*** Opening Exercise inputs ***

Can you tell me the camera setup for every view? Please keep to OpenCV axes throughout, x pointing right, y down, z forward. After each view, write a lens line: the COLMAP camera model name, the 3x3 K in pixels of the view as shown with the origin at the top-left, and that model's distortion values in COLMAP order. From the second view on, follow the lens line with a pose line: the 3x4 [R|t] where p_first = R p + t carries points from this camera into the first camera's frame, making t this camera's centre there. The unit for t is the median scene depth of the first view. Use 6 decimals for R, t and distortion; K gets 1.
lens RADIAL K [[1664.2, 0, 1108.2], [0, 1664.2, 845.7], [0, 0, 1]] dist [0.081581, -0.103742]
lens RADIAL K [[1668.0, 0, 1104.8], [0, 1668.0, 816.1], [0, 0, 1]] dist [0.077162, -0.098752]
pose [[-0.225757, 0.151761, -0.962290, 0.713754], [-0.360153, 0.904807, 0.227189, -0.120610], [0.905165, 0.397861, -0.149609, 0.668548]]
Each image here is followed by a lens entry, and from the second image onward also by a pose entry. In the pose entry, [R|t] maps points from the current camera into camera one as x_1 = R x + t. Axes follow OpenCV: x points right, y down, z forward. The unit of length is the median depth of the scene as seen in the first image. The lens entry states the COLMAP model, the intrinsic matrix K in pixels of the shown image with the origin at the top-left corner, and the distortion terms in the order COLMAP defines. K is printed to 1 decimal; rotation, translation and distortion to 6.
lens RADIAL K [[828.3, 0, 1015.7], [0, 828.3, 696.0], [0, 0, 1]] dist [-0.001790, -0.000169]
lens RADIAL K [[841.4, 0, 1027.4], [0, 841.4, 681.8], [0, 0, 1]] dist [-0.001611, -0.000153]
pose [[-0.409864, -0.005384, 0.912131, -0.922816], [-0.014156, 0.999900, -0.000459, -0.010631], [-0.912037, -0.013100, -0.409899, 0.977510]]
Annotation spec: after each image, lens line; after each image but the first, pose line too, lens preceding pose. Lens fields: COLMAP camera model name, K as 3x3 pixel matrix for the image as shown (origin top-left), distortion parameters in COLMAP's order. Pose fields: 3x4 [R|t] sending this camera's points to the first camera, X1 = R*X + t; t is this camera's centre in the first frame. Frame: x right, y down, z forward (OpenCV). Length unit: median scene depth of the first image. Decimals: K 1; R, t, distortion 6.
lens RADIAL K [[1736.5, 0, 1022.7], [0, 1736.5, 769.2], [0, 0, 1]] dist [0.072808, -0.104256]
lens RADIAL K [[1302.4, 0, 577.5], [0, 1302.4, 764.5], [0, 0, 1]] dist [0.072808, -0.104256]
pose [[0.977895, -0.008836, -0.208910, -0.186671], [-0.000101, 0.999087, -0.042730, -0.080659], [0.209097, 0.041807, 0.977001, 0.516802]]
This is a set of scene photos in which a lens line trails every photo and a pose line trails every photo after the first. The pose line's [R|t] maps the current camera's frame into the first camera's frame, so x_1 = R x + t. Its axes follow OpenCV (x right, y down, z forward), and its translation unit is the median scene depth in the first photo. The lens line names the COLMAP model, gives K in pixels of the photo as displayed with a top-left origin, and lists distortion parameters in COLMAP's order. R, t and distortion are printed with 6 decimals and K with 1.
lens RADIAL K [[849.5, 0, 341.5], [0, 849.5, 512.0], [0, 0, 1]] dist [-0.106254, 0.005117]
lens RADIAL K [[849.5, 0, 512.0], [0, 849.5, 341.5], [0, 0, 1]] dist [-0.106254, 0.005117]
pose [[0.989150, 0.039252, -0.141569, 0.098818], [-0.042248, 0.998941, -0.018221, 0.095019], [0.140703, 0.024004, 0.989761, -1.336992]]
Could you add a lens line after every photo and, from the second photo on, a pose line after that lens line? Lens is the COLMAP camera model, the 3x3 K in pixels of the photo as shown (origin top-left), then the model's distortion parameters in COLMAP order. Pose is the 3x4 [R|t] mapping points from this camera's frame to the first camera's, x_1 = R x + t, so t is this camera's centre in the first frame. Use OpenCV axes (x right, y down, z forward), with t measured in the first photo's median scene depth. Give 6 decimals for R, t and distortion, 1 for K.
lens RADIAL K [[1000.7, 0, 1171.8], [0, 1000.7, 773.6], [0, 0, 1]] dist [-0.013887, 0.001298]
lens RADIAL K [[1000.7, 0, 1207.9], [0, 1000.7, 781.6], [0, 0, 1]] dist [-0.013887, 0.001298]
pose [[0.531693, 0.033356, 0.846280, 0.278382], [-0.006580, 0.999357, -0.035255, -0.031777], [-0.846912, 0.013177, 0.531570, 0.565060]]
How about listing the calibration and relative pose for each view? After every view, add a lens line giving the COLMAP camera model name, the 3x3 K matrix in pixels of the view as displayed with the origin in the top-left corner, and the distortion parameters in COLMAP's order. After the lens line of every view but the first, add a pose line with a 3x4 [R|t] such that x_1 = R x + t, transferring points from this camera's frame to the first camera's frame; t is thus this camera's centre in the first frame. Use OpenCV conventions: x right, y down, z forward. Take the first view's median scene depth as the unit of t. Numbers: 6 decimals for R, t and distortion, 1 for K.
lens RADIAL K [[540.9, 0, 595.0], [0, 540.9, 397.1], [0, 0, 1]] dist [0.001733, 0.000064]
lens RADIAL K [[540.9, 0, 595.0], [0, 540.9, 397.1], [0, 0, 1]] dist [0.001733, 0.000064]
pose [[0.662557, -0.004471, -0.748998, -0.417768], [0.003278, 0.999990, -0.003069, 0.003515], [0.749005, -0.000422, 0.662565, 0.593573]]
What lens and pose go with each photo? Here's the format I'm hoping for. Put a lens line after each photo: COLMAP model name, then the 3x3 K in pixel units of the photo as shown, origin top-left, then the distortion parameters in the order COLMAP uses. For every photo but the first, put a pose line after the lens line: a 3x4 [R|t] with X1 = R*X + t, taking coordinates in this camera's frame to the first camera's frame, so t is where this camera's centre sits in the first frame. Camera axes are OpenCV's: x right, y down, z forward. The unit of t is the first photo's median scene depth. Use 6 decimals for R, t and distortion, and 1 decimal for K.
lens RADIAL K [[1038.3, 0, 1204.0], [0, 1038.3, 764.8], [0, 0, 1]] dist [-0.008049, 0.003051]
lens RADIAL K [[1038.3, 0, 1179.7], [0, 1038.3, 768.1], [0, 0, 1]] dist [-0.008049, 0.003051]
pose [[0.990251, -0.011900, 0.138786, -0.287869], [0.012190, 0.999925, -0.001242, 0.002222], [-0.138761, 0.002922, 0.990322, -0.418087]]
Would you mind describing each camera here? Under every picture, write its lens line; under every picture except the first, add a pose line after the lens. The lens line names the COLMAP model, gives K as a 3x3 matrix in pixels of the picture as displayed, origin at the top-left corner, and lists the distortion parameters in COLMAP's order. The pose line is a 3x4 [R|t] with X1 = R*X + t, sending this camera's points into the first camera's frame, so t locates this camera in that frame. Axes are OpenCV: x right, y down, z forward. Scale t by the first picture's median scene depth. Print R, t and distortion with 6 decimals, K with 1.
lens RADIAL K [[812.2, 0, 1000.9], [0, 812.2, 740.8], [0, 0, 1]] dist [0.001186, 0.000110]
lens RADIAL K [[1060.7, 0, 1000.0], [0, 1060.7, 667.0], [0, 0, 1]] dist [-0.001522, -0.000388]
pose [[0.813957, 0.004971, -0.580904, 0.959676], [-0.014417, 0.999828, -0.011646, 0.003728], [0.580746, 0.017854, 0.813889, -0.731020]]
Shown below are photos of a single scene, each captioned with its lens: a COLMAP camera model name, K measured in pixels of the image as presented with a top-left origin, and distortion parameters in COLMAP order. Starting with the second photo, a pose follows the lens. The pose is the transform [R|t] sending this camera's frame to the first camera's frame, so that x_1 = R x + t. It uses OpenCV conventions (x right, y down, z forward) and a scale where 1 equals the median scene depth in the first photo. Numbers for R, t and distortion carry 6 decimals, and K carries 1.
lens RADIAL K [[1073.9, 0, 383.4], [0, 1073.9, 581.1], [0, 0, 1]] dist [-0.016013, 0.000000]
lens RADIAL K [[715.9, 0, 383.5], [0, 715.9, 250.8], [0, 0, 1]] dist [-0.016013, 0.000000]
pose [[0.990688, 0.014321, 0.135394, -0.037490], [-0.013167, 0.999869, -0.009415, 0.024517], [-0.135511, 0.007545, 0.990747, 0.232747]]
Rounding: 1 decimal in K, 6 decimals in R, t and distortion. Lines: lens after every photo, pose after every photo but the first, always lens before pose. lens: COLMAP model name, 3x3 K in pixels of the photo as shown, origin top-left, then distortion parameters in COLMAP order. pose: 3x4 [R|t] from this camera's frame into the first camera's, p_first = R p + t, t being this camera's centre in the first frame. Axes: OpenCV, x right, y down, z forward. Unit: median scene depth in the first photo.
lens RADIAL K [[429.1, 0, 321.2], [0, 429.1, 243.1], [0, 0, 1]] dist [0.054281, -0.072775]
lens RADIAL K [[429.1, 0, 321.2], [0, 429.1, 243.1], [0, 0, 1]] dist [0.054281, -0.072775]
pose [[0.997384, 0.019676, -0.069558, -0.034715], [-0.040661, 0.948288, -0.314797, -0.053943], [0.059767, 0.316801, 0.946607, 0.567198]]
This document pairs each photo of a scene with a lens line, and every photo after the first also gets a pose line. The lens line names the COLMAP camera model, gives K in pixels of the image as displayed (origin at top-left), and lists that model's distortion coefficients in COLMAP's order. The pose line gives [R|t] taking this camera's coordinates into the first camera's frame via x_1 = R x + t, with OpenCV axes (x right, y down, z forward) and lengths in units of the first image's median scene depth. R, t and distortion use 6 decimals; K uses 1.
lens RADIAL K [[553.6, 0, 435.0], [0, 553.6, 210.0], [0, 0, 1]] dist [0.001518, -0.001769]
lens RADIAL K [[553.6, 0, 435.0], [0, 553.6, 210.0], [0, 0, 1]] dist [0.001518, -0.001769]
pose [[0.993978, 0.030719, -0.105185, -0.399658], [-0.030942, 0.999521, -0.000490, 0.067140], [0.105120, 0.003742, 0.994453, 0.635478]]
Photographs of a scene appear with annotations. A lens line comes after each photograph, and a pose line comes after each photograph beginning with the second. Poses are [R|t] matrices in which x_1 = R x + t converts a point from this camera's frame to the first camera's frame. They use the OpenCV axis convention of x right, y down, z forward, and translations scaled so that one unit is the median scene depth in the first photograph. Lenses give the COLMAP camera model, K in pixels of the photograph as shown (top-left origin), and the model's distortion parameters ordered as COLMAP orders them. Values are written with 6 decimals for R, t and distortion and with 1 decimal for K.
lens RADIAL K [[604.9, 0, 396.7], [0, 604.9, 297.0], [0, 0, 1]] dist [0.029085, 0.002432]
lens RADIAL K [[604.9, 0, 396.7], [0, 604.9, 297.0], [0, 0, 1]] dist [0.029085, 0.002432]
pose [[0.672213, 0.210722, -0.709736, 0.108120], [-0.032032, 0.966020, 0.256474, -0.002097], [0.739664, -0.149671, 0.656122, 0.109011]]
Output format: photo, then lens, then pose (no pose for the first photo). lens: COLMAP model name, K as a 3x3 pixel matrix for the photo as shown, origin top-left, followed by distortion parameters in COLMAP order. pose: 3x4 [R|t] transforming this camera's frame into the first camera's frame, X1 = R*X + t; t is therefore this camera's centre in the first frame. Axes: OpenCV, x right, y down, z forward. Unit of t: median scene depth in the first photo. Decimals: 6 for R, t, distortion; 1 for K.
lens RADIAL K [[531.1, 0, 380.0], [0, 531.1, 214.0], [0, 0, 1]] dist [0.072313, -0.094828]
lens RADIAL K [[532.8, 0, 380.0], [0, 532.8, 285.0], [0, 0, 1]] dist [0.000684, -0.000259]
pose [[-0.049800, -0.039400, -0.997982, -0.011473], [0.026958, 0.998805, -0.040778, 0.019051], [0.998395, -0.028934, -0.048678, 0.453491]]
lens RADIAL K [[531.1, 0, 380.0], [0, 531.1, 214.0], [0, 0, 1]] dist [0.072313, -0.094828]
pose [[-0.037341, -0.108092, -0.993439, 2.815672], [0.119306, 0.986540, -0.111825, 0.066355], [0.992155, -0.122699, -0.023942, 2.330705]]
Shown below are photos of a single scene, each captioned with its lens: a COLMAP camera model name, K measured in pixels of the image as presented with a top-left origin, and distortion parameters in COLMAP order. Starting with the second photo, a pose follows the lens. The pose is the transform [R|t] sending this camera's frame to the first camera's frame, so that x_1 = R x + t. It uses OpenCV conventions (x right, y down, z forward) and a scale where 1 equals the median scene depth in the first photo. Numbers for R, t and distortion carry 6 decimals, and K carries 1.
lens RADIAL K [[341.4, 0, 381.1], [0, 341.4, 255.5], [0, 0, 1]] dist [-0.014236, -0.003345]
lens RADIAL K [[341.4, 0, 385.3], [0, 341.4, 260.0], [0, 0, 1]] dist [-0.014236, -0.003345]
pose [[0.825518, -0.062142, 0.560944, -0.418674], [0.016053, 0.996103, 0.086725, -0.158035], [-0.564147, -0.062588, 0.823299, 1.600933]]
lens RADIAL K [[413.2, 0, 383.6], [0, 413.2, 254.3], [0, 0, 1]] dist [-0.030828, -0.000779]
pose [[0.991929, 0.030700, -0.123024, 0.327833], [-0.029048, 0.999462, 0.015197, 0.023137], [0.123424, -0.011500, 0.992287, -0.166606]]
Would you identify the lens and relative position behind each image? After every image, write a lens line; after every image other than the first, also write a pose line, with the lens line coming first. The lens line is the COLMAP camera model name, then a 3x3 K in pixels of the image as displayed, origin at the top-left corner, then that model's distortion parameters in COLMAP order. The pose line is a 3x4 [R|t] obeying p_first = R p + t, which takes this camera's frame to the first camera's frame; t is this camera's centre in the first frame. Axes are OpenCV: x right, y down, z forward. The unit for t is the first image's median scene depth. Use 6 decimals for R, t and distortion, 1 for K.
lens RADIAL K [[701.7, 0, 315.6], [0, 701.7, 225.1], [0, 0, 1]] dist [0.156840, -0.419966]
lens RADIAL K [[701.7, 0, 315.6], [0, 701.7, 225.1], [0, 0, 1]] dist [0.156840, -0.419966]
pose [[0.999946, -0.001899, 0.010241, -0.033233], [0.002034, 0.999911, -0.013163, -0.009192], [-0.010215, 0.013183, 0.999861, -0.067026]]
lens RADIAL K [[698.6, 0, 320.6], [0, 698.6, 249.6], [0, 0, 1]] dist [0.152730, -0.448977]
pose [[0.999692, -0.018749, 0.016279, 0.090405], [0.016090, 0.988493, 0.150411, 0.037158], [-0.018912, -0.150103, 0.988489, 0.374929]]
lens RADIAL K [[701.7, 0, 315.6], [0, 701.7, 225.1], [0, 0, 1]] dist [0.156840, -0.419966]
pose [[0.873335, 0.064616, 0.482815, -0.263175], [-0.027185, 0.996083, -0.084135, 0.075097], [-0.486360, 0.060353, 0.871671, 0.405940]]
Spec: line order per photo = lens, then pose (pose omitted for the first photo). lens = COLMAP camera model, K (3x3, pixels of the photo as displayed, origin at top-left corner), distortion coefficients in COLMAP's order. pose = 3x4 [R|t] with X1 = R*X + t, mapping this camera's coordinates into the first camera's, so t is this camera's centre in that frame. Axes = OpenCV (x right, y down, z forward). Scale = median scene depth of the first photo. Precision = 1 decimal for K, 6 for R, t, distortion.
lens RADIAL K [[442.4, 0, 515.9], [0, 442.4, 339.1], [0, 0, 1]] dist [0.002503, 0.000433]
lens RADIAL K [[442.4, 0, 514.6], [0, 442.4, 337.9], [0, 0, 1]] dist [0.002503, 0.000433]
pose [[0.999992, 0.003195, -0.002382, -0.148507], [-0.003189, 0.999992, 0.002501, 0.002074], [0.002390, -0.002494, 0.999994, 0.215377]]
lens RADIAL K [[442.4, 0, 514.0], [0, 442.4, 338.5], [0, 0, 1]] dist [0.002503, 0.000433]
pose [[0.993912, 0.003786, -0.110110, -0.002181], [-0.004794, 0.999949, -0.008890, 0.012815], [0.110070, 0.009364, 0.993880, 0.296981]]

*** Closing Exercise inputs ***

● **Exercise instructions**
Reproduce the data word for word, from its very beginning through the line that contains "-0.013100, -0.409899, 0.977510]]", including that line.

● **Response**
Can you tell me the camera setup for every view? Please keep to OpenCV axes throughout, x pointing right, y down, z forward. After each view, write a lens line: the COLMAP camera model name, the 3x3 K in pixels of the view as shown with the origin at the top-left, and that model's distortion values in COLMAP order. From the second view on, follow the lens line with a pose line: the 3x4 [R|t] where p_first = R p + t carries points from this camera into the first camera's frame, making t this camera's centre there. The unit for t is the median scene depth of the first view. Use 6 decimals for R, t and distortion; K gets 1.
lens RADIAL K [[1664.2, 0, 1108.2], [0, 1664.2, 845.7], [0, 0, 1]] dist [0.081581, -0.103742]
lens RADIAL K [[1668.0, 0, 1104.8], [0, 1668.0, 816.1], [0, 0, 1]] dist [0.077162, -0.098752]
pose [[-0.225757, 0.151761, -0.962290, 0.713754], [-0.360153, 0.904807, 0.227189, -0.120610], [0.905165, 0.397861, -0.149609, 0.668548]]
Each image here is followed by a lens entry, and from the second image onward also by a pose entry. In the pose entry, [R|t] maps points from the current camera into camera one as x_1 = R x + t. Axes follow OpenCV: x points right, y down, z forward. The unit of length is the median depth of the scene as seen in the first image. The lens entry states the COLMAP model, the intrinsic matrix K in pixels of the shown image with the origin at the top-left corner, and the distortion terms in the order COLMAP defines. K is printed to 1 decimal; rotation, translation and distortion to 6.
lens RADIAL K [[828.3, 0, 1015.7], [0, 828.3, 696.0], [0, 0, 1]] dist [-0.001790, -0.000169]
lens RADIAL K [[841.4, 0, 1027.4], [0, 841.4, 681.8], [0, 0, 1]] dist [-0.001611, -0.000153]
pose [[-0.409864, -0.005384, 0.912131, -0.922816], [-0.014156, 0.999900, -0.000459, -0.010631], [-0.912037, -0.013100, -0.409899, 0.977510]]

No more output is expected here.